An exact copy of all the data, minus the images, is required.
START EXCERPTED RECORDS
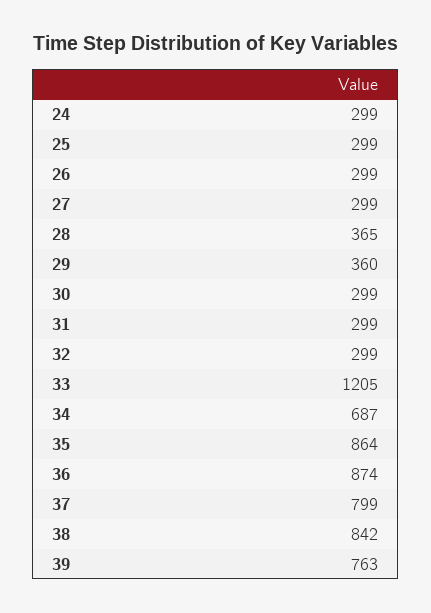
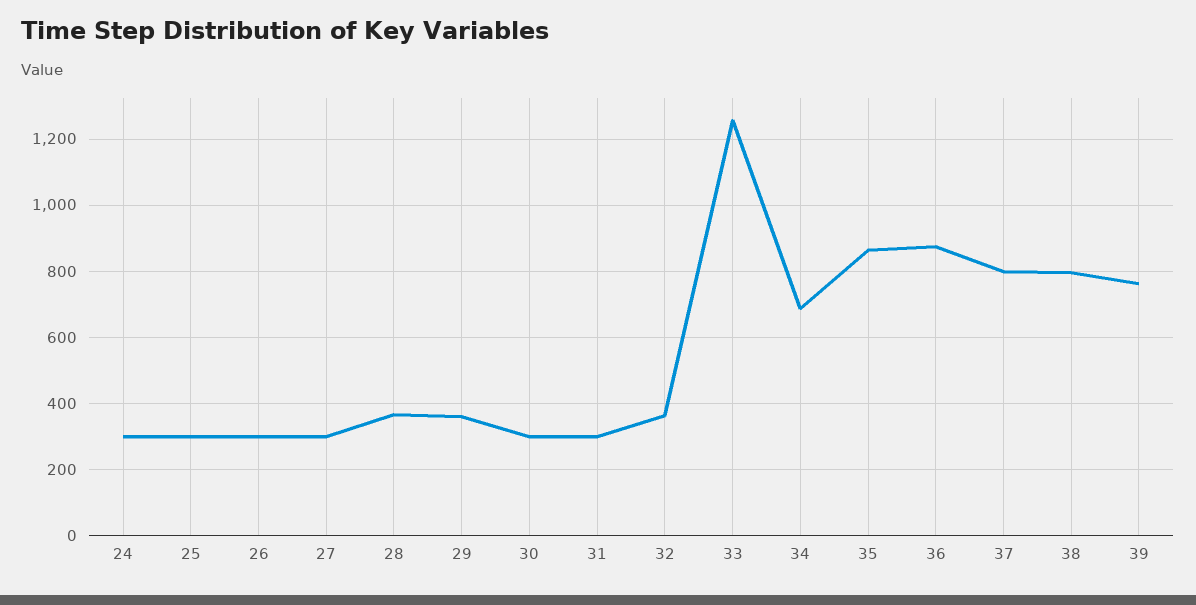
32: 299 -> 360
33: 1205 -> 1260
38: 842 -> 800

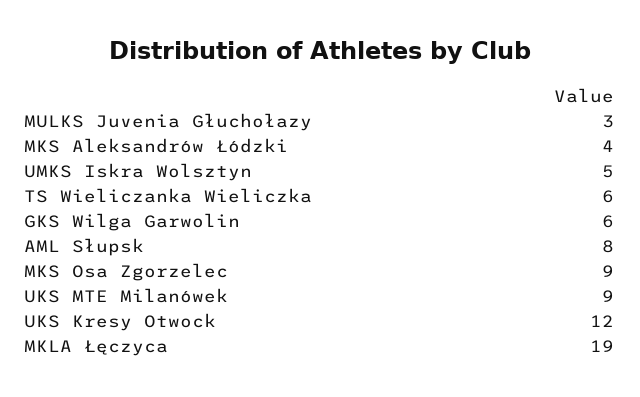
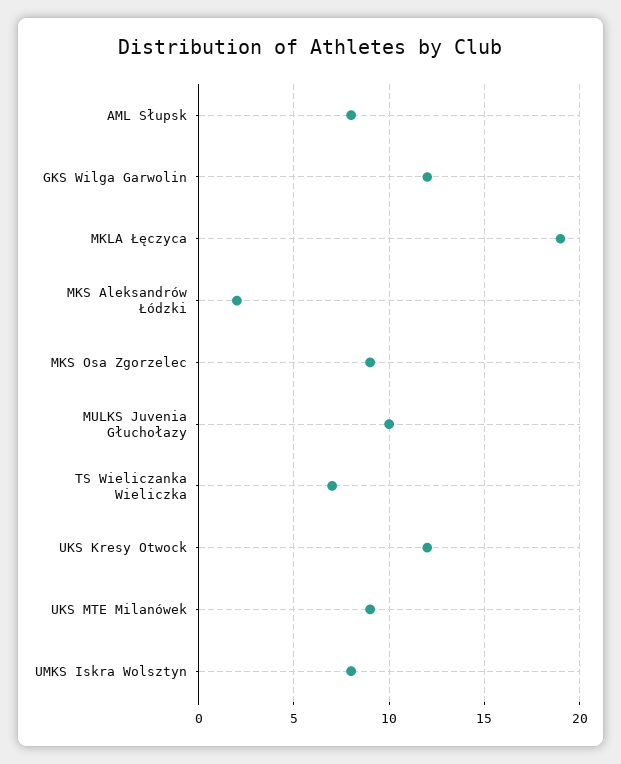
MULKS Juvenia Głuchołazy: 3 -> 10
MKS Aleksandrów Łódzki: 4 -> 2
UMKS Iskra Wolsztyn: 5 -> 8
TS Wieliczanka Wieliczka: 6 -> 7
GKS Wilga Garwolin: 6 -> 12

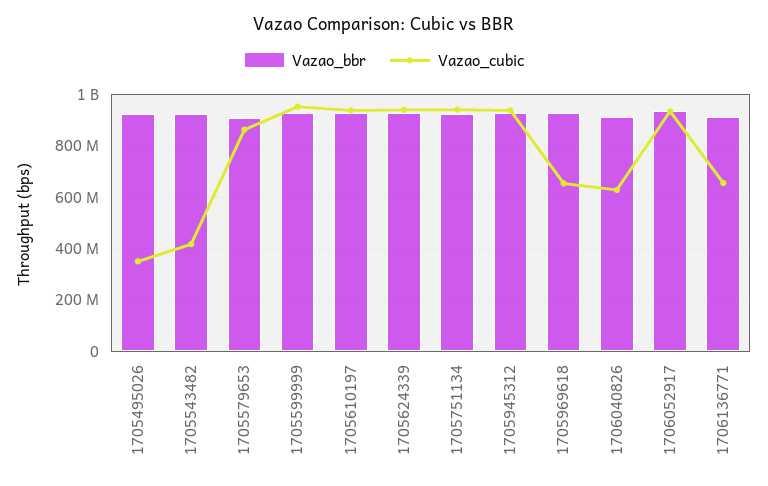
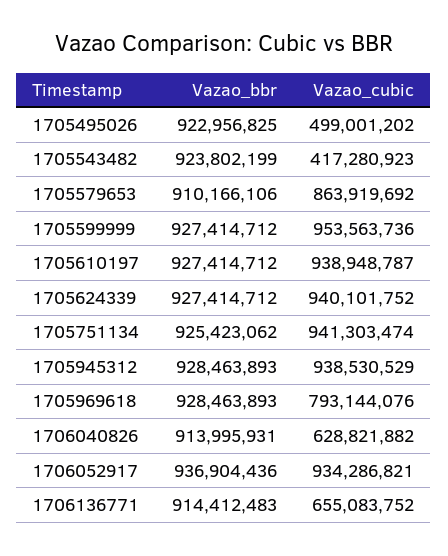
Vazao_cubic, 1705495026: 350000000 -> 499001202
Vazao_cubic, 1705969618: 650000000 -> 793144076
END EXCERPTED RECORDS
- **WRITTEN SOLUTION**
32: 299 -> 360
33: 1205 -> 1260
38: 842 -> 800

MULKS Juvenia Głuchołazy: 3 -> 10
MKS Aleksandrów Łódzki: 4 -> 2
UMKS Iskra Wolsztyn: 5 -> 8
TS Wieliczanka Wieliczka: 6 -> 7
GKS Wilga Garwolin: 6 -> 12

Vazao_cubic, 1705495026: 350000000 -> 499001202
Vazao_cubic, 1705969618: 650000000 -> 793144076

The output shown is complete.